Her ne kadar davalılardan … tacir olsa da davacı derneğin ticari işletmesi ile ilgili olarak dava açmadığı, dernek üyelik aidat alacağının talep edildiği, bu nedenle davanın ticari bir dava niteliğinin bulunmadığı anlaşıldığından mahkememizin görevsiz olduğu tespit edilmiş, genel yetkili asliye hukuk mahkemelerinin görevli olduğu kanaatine varılarak aşağıdaki şekilde hüküm tesis edilmiştir.

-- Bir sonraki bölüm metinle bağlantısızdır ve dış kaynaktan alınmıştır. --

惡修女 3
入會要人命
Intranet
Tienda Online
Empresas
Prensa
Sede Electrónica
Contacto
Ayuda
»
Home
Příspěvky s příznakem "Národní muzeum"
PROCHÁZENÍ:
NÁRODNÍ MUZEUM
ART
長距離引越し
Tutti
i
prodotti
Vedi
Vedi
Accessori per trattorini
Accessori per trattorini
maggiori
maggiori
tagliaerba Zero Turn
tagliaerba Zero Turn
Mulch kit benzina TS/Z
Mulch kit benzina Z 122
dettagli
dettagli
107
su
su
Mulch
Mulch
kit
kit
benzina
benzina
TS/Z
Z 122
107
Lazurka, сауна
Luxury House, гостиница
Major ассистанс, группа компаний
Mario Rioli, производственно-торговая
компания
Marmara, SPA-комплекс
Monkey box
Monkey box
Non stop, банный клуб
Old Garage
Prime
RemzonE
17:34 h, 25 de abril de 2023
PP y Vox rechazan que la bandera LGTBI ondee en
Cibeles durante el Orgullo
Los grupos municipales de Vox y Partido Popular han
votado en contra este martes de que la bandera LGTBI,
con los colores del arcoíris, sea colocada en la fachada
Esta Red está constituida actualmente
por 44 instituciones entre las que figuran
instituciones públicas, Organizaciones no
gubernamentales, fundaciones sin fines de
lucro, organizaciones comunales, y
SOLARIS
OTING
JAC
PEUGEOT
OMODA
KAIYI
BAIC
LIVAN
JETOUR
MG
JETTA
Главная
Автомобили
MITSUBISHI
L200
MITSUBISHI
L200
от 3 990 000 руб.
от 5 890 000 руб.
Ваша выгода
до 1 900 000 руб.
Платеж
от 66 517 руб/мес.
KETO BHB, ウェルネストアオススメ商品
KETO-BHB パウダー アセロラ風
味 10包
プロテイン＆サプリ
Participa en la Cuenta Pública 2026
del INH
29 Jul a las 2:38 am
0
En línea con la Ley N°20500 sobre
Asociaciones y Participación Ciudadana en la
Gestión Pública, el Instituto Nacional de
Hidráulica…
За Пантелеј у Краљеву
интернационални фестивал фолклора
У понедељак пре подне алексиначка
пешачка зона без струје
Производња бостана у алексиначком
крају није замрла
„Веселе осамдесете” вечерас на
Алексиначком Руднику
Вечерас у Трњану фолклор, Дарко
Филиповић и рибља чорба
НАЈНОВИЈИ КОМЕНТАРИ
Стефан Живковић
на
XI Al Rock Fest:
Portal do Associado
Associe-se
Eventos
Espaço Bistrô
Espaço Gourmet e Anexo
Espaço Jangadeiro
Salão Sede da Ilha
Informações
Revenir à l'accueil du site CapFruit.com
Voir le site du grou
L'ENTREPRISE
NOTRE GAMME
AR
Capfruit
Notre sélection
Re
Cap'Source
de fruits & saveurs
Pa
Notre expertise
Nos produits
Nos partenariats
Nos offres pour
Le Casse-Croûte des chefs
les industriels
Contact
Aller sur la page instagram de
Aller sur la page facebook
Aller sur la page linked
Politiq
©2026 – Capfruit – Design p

HÜKÜM : Yukarıda açıklanan nedenlerle;
1-Davacının açtığı davada, mahkememizin görevli olmadığı anlaşılmakla; açılan davanın, HMK’nun 115/2.maddesi uyarınca aynı kanunun 114/1-(c) maddesinde belirtilen dava şartı noksanlığı nedeniyle usulden REDDİNE, mahkememizin GÖREVSİZLİĞİNE,
2-Görevli Mahkemenin Bakırköy Asliye Hukuk Mahkemesi OLDUĞUNA,
3-HMK 20. Maddesi gereğince süresi içerisinde kanun yoluna başvurulmayarak kesinleşmesi halinde iki hafta içinde mahkememize müracaat ile dosyanın görevli mahkemeye GÖNDERİLMESİNE, başvurulmaması halinde davanın açılmamış sayılmasına,
4-Mahkememizce verilen görevsizlik kararının kesinleşmesinden sonra dava yetkili ve görevli mahkemede devam edilmemesi ve talep halinde yargılama giderlerinin değerlendirilerek HMK’nun 331/2. maddesi gereğince bir karar verileceğinin İHTARATINA,
5-Harç ve masrafların görevli mahkemede nazara ALINMASINA,
Dair, 6100 sayılı HMK’nun 342 ve 345. maddeleri gereğince karşı tarafın sayısı kadar örnek eklenmek suretiyle tebliğden itibaren 2 haftalık süre içerisinde mahkememize verilecek dilekçe ile ilgili İstinaf Dairesi nezdinde istinaf yolu açık olmak üzere verilen karar davacı vekilinin yüzünde davalı vekilinin yokluğunda açıkça okunup, usulen anlatıldı. 29/03/2022

Katip …
¸(e-imzalıdır)

Hakim …
¸(e-imzalıdır)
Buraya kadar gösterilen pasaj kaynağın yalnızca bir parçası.